Certainly, my impressions of Cao Cao are heavily colored by Souten Kouro's ridiculously bad ass version (which had him lose Red Cliff because he's sick as hell and delirious) but even from an objective standpoint, it would be nice if the villain were a threat beyond the sheer size of his army. If they remembered that he got the massive army by being really good at what he does.
There's a heck of a lot of really impressive looking action and pyrotechnics that definitely make it worth seeing, but in the end, my impressions of it were sort of sealed by Guder sitting behind me, unable to stop snickering as Tony Leung and Takashi Kaneshiro stand four inches away from each other and don't quite make out.

4 comments:

  1. I wasn't quite so pleased, but the movie had it's moments.

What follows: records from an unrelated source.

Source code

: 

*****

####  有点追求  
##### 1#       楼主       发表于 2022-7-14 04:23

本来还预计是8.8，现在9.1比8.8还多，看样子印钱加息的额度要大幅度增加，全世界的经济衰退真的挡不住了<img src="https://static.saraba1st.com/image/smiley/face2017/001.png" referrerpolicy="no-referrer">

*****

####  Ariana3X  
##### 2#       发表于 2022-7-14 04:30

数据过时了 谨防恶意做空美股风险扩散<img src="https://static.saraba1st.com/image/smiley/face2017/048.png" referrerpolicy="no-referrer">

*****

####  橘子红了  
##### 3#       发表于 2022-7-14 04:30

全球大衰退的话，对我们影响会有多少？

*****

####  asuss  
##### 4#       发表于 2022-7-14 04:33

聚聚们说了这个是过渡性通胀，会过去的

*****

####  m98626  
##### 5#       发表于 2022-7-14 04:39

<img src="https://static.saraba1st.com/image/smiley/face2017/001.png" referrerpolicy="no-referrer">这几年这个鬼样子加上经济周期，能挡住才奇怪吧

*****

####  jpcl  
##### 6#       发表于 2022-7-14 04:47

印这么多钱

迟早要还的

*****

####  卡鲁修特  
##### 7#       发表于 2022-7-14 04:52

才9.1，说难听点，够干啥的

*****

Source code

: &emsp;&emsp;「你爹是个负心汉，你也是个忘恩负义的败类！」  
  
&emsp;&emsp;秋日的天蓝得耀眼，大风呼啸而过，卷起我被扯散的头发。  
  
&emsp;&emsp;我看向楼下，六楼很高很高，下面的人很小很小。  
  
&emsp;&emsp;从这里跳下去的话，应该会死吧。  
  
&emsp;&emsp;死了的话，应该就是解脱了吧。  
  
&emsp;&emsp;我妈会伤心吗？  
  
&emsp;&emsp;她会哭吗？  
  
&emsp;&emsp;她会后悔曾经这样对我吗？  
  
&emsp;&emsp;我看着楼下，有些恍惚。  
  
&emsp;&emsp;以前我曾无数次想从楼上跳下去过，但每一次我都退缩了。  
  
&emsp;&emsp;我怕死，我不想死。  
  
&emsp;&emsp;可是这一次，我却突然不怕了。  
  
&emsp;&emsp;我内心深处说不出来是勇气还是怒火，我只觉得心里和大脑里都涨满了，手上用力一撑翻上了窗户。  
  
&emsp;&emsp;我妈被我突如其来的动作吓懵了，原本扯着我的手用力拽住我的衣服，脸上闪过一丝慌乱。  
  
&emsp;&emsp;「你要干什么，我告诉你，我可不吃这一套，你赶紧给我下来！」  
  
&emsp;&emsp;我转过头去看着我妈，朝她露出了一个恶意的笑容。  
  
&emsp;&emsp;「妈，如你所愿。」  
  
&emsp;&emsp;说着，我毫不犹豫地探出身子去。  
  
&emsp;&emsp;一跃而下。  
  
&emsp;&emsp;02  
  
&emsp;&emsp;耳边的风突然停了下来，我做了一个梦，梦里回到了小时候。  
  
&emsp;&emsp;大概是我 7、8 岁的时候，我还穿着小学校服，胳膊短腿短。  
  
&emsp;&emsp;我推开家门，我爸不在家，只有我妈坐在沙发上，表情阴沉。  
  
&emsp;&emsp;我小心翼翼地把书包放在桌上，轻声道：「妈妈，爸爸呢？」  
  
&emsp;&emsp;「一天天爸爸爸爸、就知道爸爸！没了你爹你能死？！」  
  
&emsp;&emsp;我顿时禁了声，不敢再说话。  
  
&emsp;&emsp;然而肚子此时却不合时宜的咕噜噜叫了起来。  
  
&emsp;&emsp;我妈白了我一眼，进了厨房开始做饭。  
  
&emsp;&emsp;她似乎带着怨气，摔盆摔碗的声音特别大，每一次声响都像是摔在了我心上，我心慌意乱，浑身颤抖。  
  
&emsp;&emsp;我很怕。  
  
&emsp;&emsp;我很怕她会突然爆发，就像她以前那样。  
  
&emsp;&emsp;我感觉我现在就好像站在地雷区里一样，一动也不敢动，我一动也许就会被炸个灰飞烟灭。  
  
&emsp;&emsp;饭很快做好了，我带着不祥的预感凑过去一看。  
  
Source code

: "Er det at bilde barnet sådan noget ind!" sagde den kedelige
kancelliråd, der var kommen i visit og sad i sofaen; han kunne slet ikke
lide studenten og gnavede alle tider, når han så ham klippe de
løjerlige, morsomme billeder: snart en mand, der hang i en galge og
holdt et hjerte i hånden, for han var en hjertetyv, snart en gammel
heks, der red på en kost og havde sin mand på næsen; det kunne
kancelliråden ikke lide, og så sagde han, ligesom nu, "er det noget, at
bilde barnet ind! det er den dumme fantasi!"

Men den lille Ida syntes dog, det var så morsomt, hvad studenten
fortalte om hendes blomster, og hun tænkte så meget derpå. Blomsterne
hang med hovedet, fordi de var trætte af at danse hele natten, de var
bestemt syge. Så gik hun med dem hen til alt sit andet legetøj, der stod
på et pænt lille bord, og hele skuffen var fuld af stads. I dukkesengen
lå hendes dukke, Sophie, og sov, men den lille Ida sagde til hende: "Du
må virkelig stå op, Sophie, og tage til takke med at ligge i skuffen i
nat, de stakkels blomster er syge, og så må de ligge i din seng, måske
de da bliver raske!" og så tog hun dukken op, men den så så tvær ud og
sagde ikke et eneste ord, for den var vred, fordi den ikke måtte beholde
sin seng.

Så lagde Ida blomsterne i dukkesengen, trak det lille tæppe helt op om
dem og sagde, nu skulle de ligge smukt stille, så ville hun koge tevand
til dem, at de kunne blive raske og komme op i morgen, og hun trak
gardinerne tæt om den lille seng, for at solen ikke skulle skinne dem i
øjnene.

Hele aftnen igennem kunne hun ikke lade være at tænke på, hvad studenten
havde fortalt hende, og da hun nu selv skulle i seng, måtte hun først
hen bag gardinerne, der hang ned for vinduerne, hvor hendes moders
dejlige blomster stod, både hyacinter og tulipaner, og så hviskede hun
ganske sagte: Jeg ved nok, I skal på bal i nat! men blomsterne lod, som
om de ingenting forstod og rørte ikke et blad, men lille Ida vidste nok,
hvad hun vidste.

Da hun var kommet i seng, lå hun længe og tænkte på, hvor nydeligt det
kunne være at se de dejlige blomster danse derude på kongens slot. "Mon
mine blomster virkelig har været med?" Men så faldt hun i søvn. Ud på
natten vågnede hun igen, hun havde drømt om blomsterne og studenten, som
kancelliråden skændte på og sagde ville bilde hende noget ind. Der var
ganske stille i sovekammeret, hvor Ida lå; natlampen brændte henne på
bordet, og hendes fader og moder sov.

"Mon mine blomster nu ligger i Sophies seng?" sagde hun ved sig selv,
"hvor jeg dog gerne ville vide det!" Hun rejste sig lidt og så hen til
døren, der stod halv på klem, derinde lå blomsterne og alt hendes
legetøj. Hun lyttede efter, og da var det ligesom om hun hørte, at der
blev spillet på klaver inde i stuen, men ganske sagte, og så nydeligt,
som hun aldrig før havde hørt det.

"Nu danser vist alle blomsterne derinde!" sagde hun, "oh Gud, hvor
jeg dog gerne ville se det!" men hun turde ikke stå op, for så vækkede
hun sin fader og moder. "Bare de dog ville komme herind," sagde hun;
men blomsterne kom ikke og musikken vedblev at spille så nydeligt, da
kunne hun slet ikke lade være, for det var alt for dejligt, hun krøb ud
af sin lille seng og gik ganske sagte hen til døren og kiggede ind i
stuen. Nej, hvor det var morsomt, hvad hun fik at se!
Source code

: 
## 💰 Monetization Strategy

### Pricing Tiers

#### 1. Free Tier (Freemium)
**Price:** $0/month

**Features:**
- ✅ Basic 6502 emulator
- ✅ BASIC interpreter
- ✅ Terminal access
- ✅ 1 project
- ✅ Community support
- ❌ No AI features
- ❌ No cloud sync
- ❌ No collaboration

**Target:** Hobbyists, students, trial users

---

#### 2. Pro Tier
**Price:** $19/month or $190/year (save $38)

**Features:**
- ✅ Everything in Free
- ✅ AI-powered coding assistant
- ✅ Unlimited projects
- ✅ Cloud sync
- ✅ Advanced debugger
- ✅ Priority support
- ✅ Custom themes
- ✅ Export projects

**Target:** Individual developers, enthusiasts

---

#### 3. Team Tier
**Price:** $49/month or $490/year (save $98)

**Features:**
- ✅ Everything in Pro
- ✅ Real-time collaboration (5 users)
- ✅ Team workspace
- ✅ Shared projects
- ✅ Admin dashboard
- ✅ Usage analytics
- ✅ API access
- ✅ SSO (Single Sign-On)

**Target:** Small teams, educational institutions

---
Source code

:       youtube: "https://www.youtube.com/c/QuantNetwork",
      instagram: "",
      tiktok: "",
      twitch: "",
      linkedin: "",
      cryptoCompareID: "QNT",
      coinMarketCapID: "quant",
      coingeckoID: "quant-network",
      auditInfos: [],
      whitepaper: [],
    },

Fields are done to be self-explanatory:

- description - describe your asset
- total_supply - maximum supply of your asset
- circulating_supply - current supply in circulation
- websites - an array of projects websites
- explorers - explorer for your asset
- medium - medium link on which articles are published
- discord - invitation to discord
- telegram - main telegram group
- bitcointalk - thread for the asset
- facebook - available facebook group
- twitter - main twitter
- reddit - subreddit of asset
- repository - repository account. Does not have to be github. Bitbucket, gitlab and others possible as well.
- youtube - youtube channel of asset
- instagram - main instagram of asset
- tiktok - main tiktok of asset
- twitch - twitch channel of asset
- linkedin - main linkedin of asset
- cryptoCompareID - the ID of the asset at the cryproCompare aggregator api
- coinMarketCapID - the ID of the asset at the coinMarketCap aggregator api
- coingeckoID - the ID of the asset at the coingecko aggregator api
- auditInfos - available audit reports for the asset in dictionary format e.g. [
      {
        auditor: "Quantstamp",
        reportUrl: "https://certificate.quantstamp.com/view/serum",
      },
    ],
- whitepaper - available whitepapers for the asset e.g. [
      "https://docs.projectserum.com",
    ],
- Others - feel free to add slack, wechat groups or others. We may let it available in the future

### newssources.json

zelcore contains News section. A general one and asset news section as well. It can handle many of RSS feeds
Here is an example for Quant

    Cao Cao was definitely setup as the archetypal "evil dude taking over the country" kind of character. i.e. completely worthless and without any reason to have been as successful as he had been so far.

    I wasn't really impressed by the special effects at all, though. There was a lot of very dodgey CG in there. Lots of really bad effects which kind of jarred me out of it.

    There were a few good scenes, like the strategist trying to appeal to the Southland ambition to rally them against Cao Cao and the tea ceremony delay tactic was actually a neat little twist.

    But there were too many characters and too many things going on for anything to actually develop into something good.

    I'd compare it to trying to make a movie about the entirety of World War II and keeping ALL of the characters and world leaders intact instead of focusing on just one side of things. Really made me wish more stuff got Wire/Deadwood/Rome-esque miniseries treatment. By people who don't suck.

    And seriously. The end. No dude-on-dude kissing. Standing that close to each other? One man brings his wife, the other his PONY? Something is seriously going on there.

    ReplyDelete
  2. I would like to see in the future if those 1.5 hours missing in the American edit could've made me enjoy this thing a little more.

    Otherwise, pretty disappointed. One prime reason has to do with the fact that Zhuge Liang sort of takes a backseat to Zhou Yu in ths film, and they changed the entire dynamic of the Zhuge Liang/Zhou Yu relationship into this buddy-buddy thing instead of the venomous resentment that was portrayed in the novel.

    Thought I was the only dude who thought about the men kissing at the end, so I'm thankful that I'm not the only one who's mind is in the gutter.

    ReplyDelete
  3. A longer edit might have helped, but I can't say I'd be really optimistic about it. I'd be worried Woo would just waste my time with more of the boring idyllic scenes, like with the lute-playing peasant child, or when the wife recites Sun Tzu over her husband's sword practice to further drive home the point that he's completely perfect.

    ReplyDelete
  4. I found the flute playing peasant child bit HILARIOUS in a total ultimate samurai bullshit moment -- and the importance of the arts is actually a running theme through the book.
    But most reports agree it just pads the waiting bits, and doesn't really make it any more accessible.
    I do think it's odd that they refer to him as Zhuge Liang in promo materials and the like, but the subtitles exclusively refer to him as Kongming, which makes talking about him confusing. Kaneshiro did an interesting take on him, better than I would have expected from such a shallow actor, but he was a bit...nice. He worked best when he was being sort of crazy; smiling inappropriately or controlling the weather.
    Zhou Yu was originally supposed to be Chow Yun-Fat, which would have been supremely terrible casting, and I'm glad he had the sense to drop out. He would have made a great Cao Cao, however.
    I should reread Souten Kouro, cause I really don't remember Zhou Yu in that. He must have been in there, but he sort of took a back seat to his emperor, who is always in the company of a pet tiger.
    Exactly what do these blogger comment boxes do that disables the fucking arrow keys? God damn annoying.